On examination during an acute attack, the patient has nystagmus and falls to the affected side. Between attacks, the Fukada stepping test (marching in place with eyes closed) can be used; a patient with Meniere's disease often turns away from the affected ear, consistent with a unilateral labyrinthine lesion. Additionally, the Rinne test and Weber's test may indicate sensorineural hearing loss (see Hearing Loss: Physical examination).
Meniere's disease tends to be self-limited. Treatment of an acute attack is aimed at symptom relief. Anticholinergics (eg, prochlorperazine or promethazine 25 mg rectally or 10 mg po q 6 to 8 h) can minimize vagal-mediated GI symptoms. Antihistamines (eg, diphenhydramine, meclizine, or cyclizine 50 mg po q 6 h) or benzodiazepines (eg, diazepam 5 mg po q 6 to 8 h) are used to sedate the vestibular system.
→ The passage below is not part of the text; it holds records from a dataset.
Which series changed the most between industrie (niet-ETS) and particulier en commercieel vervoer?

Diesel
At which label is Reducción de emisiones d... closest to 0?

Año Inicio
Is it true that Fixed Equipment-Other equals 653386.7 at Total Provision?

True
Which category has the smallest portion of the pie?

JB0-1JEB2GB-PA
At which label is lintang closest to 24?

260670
Some physicians also use a corticosteroid burst (eg, prednisone 60 mg once/day for 1 wk, tapered over another wk) for an acute episode.
A low-salt (< 1.5 g/day) diet, avoidance of alcohol and caffeine, and a diuretic (eg, hydrochlorothiazide 25 mg po once/day) may help prevent vertigo and are useful for many patients.
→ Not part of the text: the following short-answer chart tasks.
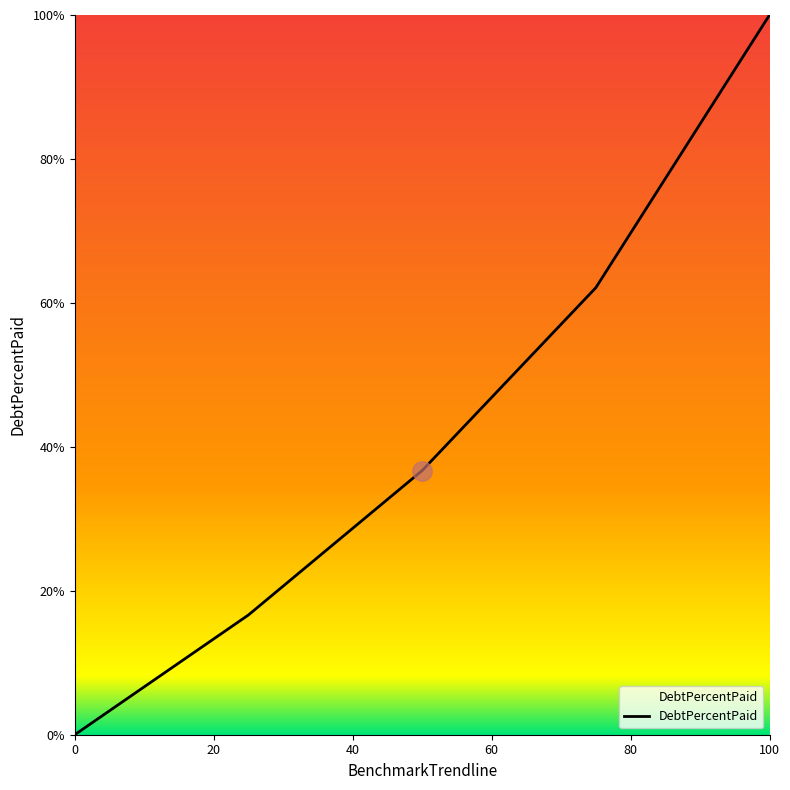

What is the greatest value displayed?

100.0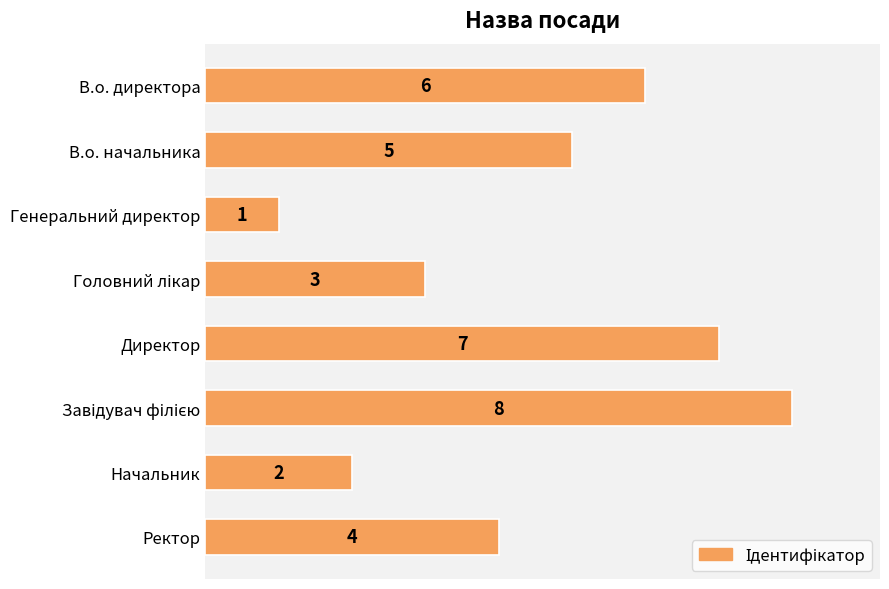

How many bars are there in total?

8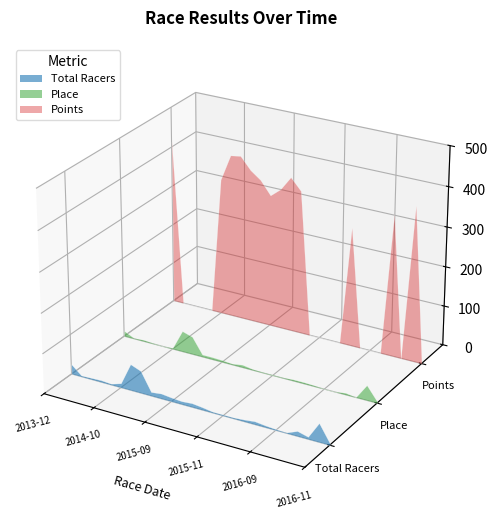

Reading left to right, extract all data points from this chart.

Total Racers: 2013-12-8=25.0	2014-09-11=3.0	2014-09-14=4.0	2014-09-18=5.0	2014-09-25=3.0	2014-10-25=11.0	2014-11-1=66.0	2014-11-2=56.0	2014-11-8=10.0	2014-11-15=13.0	2015-09-3=10.0	2015-09-10=8.0	2015-09-17=10.0	2015-10-24=7.0	2015-11-7=3.0	2015-11-14=3.0	2015-11-21=3.0	2015-12-6=5.0	2016-09-8=8.0	2016-09-15=5.0	2016-09-18=3.0	2016-10-1=2.0	2016-10-1=13.0	2016-10-22=6.0	2016-10-29=47.0	2016-11-5=5.0
Place: 2013-12-8=14.0	2014-09-11=2.0	2014-09-14=4.0	2014-09-18=2.0	2014-09-25=1.0	2014-10-25=3.0	2014-11-1=53.0	2014-11-2=45.0	2014-11-8=6.0	2014-11-15=6.0	2015-09-3=5.0	2015-09-10=3.0	2015-09-17=7.0	2015-10-24=3.0	2015-11-7=2.0	2015-11-14=2.0	2015-11-21=2.0	2015-12-6=4.0	2016-09-8=4.0	2016-09-15=3.0	2016-09-18=1.0	2016-10-1=1.0	2016-10-1=5.0	2016-10-22=1.0	2016-10-29=38.0	2016-11-5=4.0
Points: 2013-12-8=414.1	2014-09-11=0.0	2014-09-14=0.0	2014-09-18=0.0	2014-09-25=0.0	2014-10-25=345.3	2014-11-1=411.7	2014-11-2=415.8	2014-11-8=385.9	2014-11-15=366.9	2015-09-3=333.8	2015-09-10=355.1	2015-09-17=390.6	2015-10-24=362.1	2015-11-7=0.0	2015-11-14=0.0	2015-11-21=0.0	2015-12-6=0.0	2016-09-8=300.5	2016-09-15=0.0	2016-09-18=0.0	2016-10-1=0.0	2016-10-1=356.8	2016-10-22=0.0	2016-10-29=390.2	2016-11-5=0.0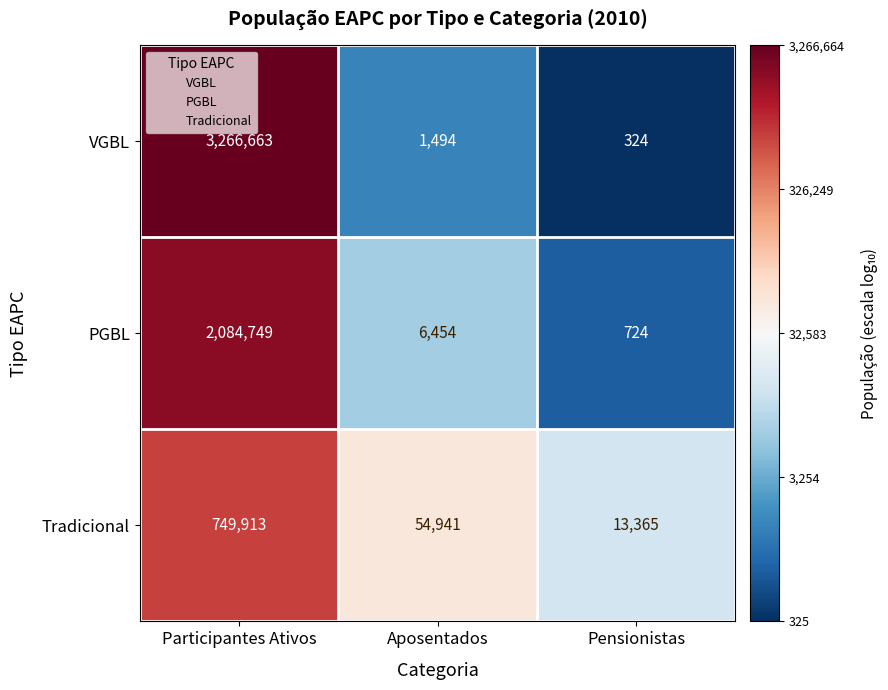

What is the average value of the VGBL series?

1089494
Intratympanic gentamicin (chemical labyrinthectomy) may be used when medical management is unsuccessful. Typical dose is 1 mL (at a 30 mg/mL concentration, made by diluting the commercial 40 mg/mL preparation with bicarbonate) injected through the tympanic membrane. Follow-up with serial audiometry is recommended to distinguish hearing loss from cochleotoxicity. The injection can be repeated in 4 wk if vertigo persists without hearing loss.
Surgery is reserved for patients with frequent, severely debilitating episodes who are unresponsive to other modalities. Endolymphatic sac decompression relieves vertigo in some patients and poses minimal risk of hearing loss. Vestibular neurectomy (an intracranial procedure) relieves vertigo in about 95% of patients and usually preserves hearing. A surgical labyrinthectomy is done only if preexisting hearing loss is profound.
Unfortunately, there is no known way to prevent the natural progression of hearing loss. Most patients sustain moderate to severe sensorineural hearing loss in the affected ear within 10 to 15 yr.